=== Information ===
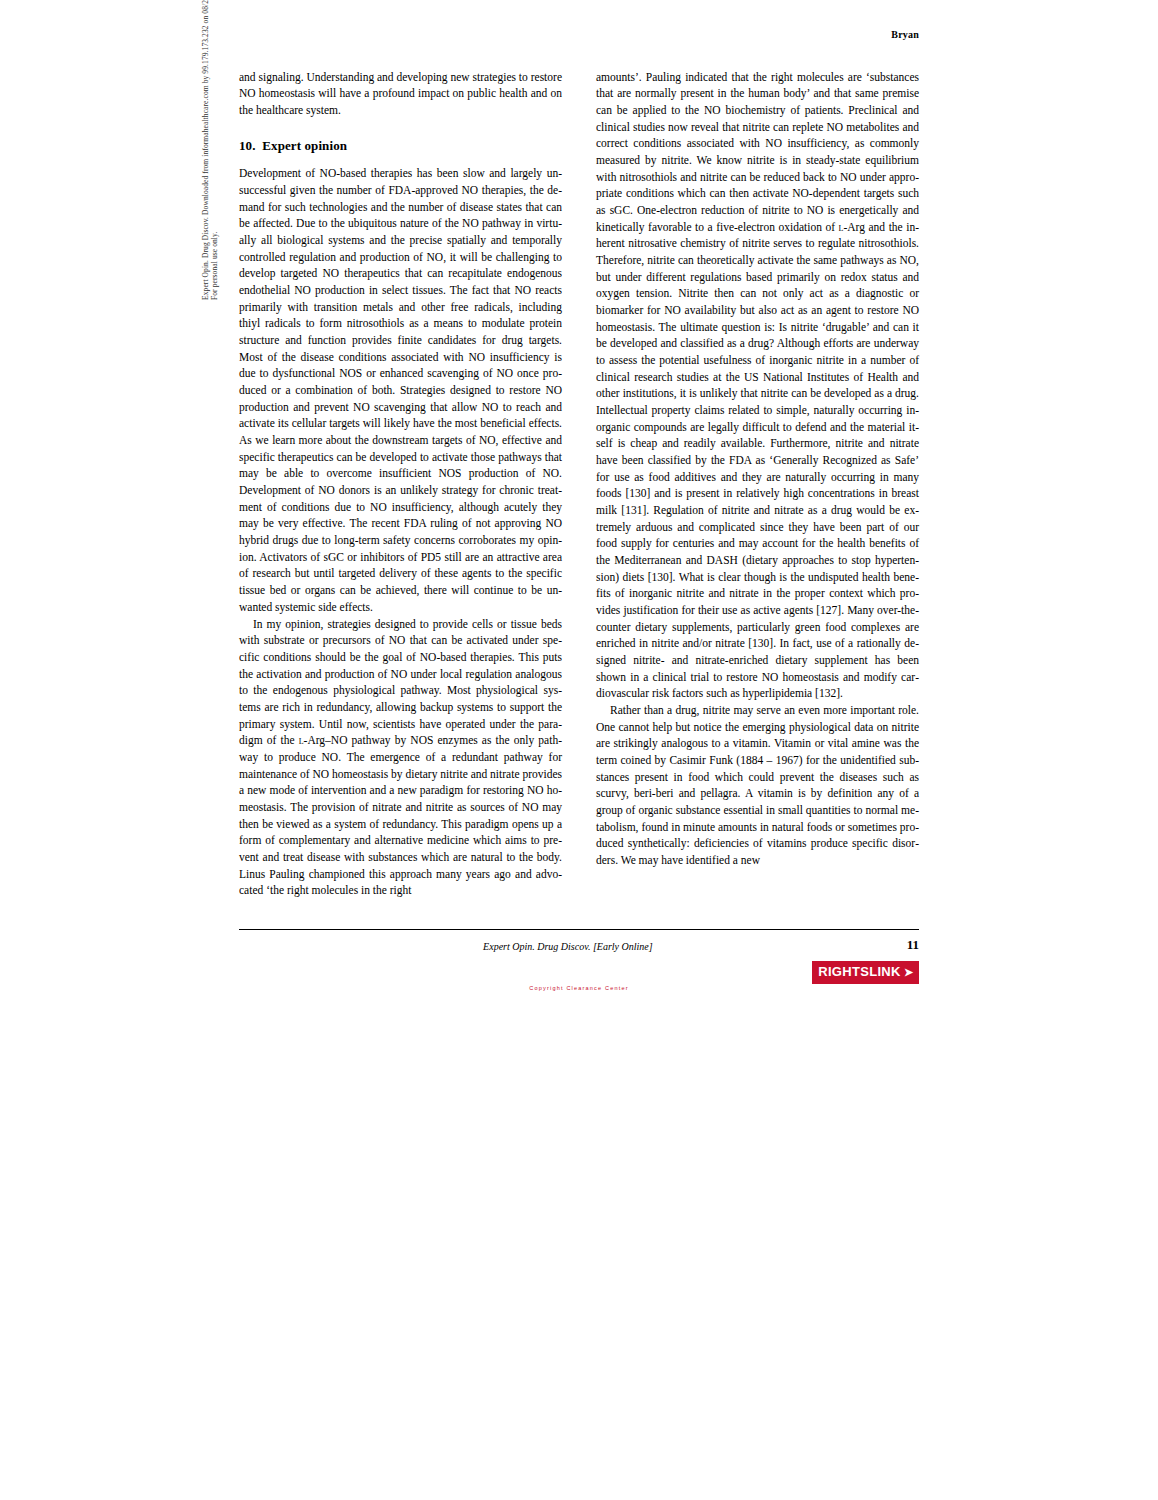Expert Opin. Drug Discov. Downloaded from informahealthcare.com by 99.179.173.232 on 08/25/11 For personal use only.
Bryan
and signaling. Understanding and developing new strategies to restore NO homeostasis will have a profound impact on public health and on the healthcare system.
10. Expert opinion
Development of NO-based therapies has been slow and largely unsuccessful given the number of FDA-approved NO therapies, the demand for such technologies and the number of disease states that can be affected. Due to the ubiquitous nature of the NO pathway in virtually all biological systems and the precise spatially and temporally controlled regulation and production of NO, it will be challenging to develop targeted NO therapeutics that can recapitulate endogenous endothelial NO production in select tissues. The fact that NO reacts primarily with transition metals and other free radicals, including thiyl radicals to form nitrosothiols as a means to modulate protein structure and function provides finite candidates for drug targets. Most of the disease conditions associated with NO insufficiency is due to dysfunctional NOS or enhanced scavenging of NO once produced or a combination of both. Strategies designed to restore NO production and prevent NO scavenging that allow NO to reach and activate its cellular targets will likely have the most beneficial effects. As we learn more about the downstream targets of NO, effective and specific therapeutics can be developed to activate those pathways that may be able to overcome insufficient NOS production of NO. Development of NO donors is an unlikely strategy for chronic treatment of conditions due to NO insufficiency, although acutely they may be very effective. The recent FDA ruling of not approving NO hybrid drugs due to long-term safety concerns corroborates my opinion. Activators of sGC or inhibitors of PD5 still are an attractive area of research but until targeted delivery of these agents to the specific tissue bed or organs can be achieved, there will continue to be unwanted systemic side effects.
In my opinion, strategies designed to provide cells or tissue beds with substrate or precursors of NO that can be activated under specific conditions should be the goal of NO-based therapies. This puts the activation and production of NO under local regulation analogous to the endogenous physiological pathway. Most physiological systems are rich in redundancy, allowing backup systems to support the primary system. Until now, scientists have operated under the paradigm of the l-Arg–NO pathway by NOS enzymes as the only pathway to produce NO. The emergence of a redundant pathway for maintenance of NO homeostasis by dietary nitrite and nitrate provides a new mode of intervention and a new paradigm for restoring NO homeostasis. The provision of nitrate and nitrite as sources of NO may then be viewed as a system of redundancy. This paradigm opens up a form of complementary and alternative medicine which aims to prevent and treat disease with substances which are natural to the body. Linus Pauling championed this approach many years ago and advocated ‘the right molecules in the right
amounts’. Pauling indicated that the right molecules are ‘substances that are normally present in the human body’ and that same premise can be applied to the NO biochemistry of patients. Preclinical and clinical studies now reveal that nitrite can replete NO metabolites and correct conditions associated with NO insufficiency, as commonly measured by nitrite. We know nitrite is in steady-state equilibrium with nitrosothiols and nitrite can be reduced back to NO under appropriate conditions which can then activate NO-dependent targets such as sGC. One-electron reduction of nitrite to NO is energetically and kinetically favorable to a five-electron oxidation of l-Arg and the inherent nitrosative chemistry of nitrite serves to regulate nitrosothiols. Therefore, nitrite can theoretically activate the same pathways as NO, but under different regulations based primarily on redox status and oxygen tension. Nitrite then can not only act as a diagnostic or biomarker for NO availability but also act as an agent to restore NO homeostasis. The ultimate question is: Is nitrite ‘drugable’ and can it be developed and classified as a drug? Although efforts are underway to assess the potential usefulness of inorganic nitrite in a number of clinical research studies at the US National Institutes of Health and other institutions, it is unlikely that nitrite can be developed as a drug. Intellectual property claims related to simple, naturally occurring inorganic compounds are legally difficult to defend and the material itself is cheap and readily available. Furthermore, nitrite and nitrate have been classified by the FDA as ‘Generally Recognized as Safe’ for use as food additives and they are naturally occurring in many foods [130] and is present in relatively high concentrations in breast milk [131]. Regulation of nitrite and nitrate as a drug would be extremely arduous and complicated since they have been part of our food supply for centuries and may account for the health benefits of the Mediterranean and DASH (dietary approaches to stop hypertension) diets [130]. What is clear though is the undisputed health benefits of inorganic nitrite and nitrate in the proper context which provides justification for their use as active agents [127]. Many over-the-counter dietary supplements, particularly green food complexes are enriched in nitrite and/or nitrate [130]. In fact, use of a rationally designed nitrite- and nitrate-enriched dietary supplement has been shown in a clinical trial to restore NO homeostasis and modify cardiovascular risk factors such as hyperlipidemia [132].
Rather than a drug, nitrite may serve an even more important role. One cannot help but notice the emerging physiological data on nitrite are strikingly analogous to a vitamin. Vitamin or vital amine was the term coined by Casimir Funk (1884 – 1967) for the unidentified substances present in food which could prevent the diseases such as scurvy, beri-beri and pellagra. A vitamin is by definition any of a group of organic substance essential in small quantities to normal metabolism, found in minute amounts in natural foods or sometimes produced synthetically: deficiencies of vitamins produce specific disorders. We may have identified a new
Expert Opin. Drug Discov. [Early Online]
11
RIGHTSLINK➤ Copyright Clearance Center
===
=== Information ===
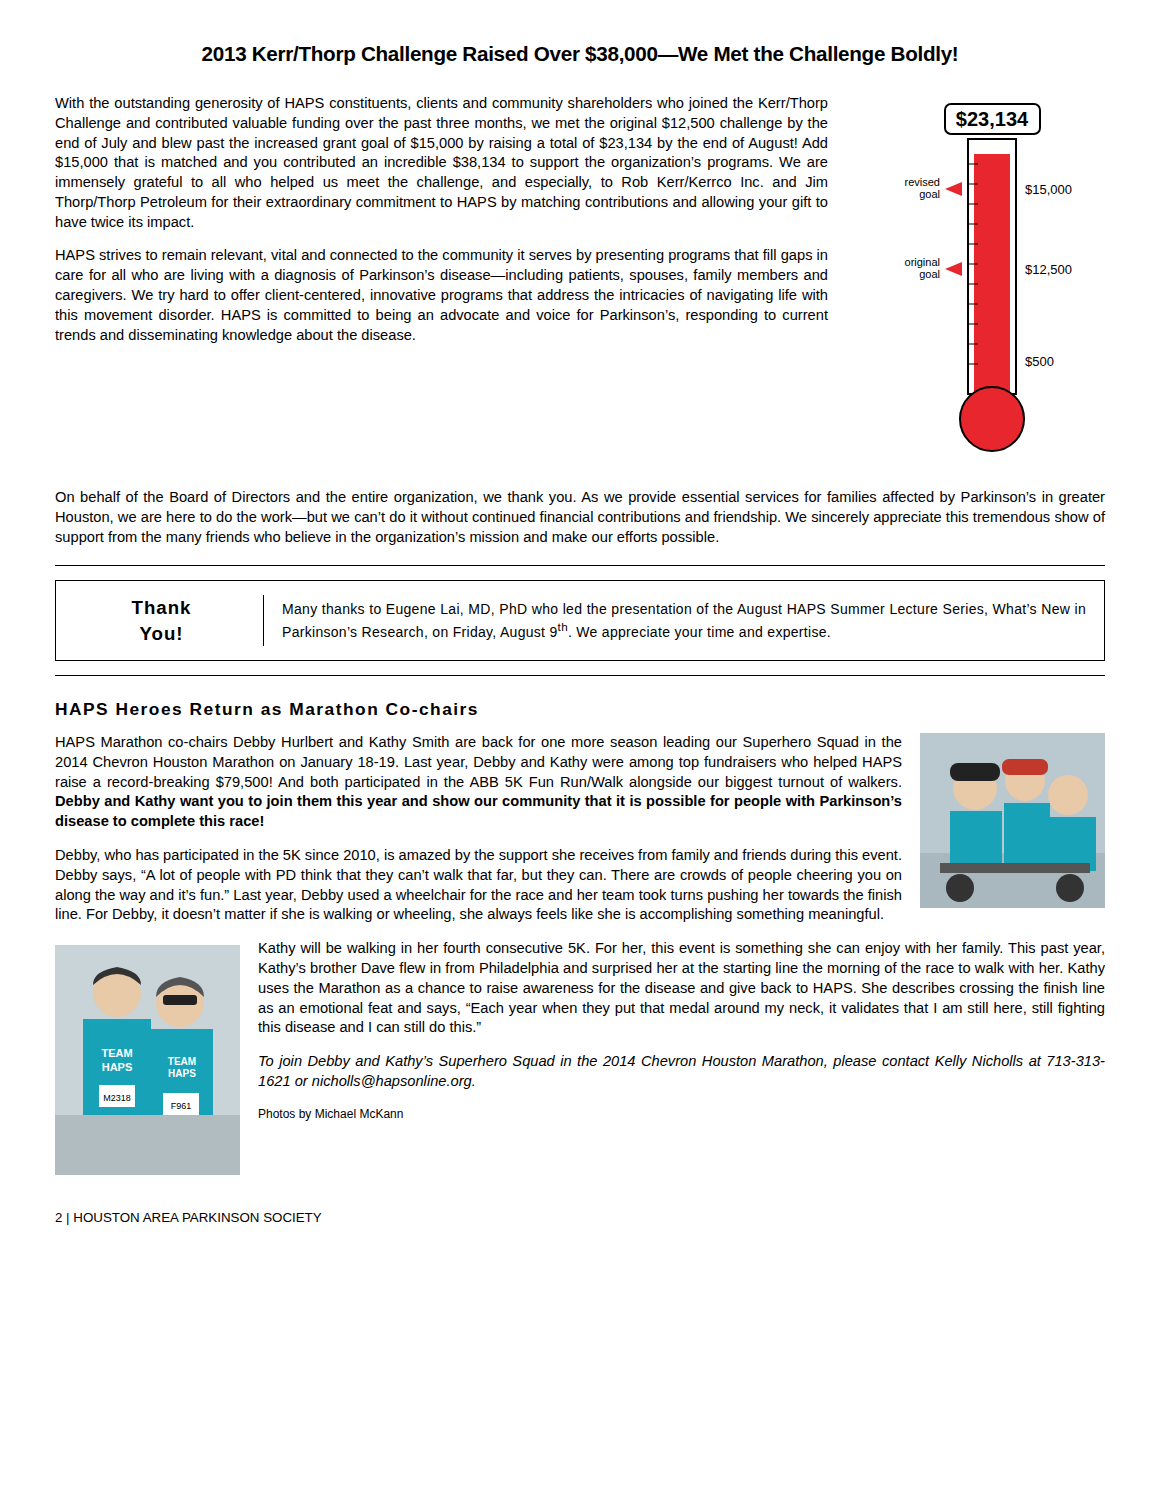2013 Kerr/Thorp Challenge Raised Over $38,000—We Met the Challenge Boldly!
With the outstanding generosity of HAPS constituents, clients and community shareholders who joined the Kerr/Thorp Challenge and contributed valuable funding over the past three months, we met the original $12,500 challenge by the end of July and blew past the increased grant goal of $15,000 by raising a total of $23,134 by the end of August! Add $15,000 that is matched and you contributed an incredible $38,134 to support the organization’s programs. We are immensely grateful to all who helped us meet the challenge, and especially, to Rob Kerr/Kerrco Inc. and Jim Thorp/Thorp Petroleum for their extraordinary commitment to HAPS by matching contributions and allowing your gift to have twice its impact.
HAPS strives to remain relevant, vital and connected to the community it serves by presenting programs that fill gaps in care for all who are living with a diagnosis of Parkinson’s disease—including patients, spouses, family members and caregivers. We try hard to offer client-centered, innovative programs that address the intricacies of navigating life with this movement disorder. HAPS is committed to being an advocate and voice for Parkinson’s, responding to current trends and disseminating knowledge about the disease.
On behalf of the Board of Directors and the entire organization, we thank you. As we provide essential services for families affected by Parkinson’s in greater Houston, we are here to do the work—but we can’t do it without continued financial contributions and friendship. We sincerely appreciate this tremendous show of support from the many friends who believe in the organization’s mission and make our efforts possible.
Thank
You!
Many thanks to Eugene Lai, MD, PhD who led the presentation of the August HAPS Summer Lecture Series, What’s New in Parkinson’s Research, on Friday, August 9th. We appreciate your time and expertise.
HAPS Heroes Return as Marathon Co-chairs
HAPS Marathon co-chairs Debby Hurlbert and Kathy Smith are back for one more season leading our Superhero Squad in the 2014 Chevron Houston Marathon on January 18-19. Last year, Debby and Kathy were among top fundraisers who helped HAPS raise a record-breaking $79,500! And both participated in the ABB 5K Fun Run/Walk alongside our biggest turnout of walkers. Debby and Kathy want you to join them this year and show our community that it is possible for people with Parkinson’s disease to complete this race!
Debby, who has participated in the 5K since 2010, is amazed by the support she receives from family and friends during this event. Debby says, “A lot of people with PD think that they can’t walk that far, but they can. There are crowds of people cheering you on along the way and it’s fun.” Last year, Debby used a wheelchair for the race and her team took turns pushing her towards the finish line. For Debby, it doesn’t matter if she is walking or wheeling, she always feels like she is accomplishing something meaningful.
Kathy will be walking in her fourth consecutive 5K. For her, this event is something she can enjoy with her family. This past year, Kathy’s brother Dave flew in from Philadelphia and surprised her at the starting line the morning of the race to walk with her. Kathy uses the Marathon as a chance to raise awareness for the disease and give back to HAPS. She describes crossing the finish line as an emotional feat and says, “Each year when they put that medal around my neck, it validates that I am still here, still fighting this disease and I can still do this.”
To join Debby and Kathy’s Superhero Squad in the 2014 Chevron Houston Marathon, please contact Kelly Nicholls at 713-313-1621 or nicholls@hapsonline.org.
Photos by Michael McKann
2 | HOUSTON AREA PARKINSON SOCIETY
===
Starting at the line that contains "and signaling. Understanding" and stopping after the line that contains "10. Expert opinion", write out every line exactly as it appears above, and no other line.

and signaling. Understanding and developing new strategies to restore NO homeostasis will have a profound impact on public health and on the healthcare system.
10. Expert opinion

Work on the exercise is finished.